Table 3 Time 1 and Time 2: internal consistency, test-retest Pearson Correlations, and T-tests

Discussion

The results of study 2 indicated that respondents’ scores on the dimensions of the MAIA-2 had acceptable internal consistency characteristics and variable temporal stability. Specifically, the NW subscale data suggested that respondents consistently interpret and respond to items for this scale but report variation in their location (i.e., mean values). Moreover, the NW mean value showed a tendency to experience emotional distress by physical discomfort.

General discussion

Our sample demonstrated (1) interpretability of the items, (2) good model fit with modifications and strict invariance between men and women, and (3) generally acceptable temporal stability. The two studies are informative because screening and assessment for attention, concentration, and related mind-body processing phenomena frequently occur during peoples’ college years.

The CFA results show a good degree of fit and retention of all items on their original factors in this college sample, with some minor modifications in the items’ covariances and similar properties to Mehlings et al.’s results [12, 13]. Previous validation studies with college samples demonstrate different factor structures and item retention, such as six factors with Japanese [25, 26] and Lithuanian [22] samples, while a Portuguese sample [24] resulted in seven dimensions.

Our sample appeared to share seemingly similar sample sociodemographics of the MAIA [12], and MAIA-2 [13] (i.e., predominately English-speaking white female participants) and confirmed the factor structure of the measure, providing additional consideration that cultural and contextual factors may impact the subjective experience of interoceptive awareness. Cultural differences have been theorized as influential factors in the subjective nature of interpreting bodily signals [25, 26], thus potentially impacting the psychometrics of the MAIA-2.

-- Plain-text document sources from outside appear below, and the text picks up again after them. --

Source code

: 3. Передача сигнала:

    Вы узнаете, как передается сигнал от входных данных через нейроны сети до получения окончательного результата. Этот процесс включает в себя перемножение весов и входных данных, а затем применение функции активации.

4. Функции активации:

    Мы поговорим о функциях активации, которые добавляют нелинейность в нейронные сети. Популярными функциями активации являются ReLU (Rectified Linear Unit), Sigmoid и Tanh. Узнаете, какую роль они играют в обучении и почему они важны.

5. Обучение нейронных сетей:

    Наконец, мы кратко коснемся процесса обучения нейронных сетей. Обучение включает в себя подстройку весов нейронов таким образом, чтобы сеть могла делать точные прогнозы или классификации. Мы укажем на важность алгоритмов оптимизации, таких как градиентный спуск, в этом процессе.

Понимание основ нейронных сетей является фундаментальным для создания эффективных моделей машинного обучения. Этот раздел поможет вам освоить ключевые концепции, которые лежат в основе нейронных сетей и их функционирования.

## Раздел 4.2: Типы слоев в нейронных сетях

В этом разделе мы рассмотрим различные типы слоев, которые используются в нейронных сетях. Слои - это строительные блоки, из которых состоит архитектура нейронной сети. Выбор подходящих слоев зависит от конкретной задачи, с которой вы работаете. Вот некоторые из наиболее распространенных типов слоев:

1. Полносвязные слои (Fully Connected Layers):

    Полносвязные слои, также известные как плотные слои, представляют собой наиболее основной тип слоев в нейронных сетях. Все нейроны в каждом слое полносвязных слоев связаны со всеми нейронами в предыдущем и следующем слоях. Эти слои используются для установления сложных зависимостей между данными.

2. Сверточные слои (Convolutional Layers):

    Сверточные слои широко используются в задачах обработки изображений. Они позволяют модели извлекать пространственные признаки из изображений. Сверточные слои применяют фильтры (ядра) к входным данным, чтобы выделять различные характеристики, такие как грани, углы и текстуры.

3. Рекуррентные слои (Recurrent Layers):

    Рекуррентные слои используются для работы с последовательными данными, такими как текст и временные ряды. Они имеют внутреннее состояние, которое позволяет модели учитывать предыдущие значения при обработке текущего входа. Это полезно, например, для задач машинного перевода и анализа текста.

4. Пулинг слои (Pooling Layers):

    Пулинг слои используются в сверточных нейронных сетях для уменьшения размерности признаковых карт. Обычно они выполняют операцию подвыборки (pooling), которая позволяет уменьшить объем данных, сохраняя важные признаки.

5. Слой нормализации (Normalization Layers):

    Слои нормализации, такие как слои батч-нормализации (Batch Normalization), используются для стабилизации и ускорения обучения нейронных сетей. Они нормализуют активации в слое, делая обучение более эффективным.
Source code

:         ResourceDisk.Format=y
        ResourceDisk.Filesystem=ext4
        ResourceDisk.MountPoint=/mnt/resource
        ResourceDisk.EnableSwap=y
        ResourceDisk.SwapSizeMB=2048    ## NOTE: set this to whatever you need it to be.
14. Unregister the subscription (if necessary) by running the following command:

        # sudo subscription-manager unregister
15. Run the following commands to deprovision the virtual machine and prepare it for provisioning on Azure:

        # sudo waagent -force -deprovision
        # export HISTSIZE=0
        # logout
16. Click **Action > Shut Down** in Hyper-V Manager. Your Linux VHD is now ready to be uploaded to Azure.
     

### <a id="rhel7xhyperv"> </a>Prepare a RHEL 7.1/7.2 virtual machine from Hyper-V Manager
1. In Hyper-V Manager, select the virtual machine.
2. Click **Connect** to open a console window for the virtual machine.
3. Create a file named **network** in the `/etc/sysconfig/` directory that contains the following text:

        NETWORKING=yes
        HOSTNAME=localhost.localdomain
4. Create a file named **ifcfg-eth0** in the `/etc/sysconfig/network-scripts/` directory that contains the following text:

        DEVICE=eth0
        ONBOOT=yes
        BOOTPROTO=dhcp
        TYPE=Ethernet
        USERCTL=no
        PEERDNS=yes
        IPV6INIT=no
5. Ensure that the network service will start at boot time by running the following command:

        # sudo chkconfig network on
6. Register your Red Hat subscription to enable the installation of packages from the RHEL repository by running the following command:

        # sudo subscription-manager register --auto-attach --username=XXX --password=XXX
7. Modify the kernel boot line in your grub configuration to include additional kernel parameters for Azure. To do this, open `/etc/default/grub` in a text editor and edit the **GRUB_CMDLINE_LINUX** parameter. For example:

Regarding reliability, the findings support consistent interpretation and responses to all dimensions of the MAIA-2. The results implied adequate temporal stability except for the NW and ND subscales, displaying similar results as a Dutch non-clinical sample [44]. The college respondents reported fluctuating tendencies to use distraction to cope with emotional distress from physical discomfort. The NW dimension has displayed negative associations with pain catastrophizing [11, 12], state and trait anxiety [11, 12, 45], somatosensory amplification, and neuroticism [46]. The ND dimension was negatively correlated with difficulty identifying feelings [46], anxiety [11, 12, 17], and positively associated with mindfulness [11, 12]. This might imply that the NW and ND scales are more analogous to state characteristics that contextual factors (e.g., time of the semester) influence and would help explain the variability in its performance across time. Students’ tendency to worry and utilize distraction to regulate is consistent with increased rates of anxiety and other mental health concerns on college campuses [1, 2]. This sample also strongly endorsed a tendency to notice, attend to, assign emotions from, and trust their bodily signals. These findings warrant further investigations into the utilization of somatic therapies, such as somatic reappraisal and mindfulness via interoceptive attention [47].

Limitations

First, we did not evaluate the convergent or discriminate validity. Second, the data was limited to samples from a single US college, raising questions of external validity. Third, the study did not measure participants’ experiences with mind-body practices or mental health conditions; therefore, we could not assess if these practices or conditions influenced the college students’ scores. Beyond these limitations, the MAIA-2 appears to be a generally good measure of interoceptive awareness and one to which people can consistently respond over time.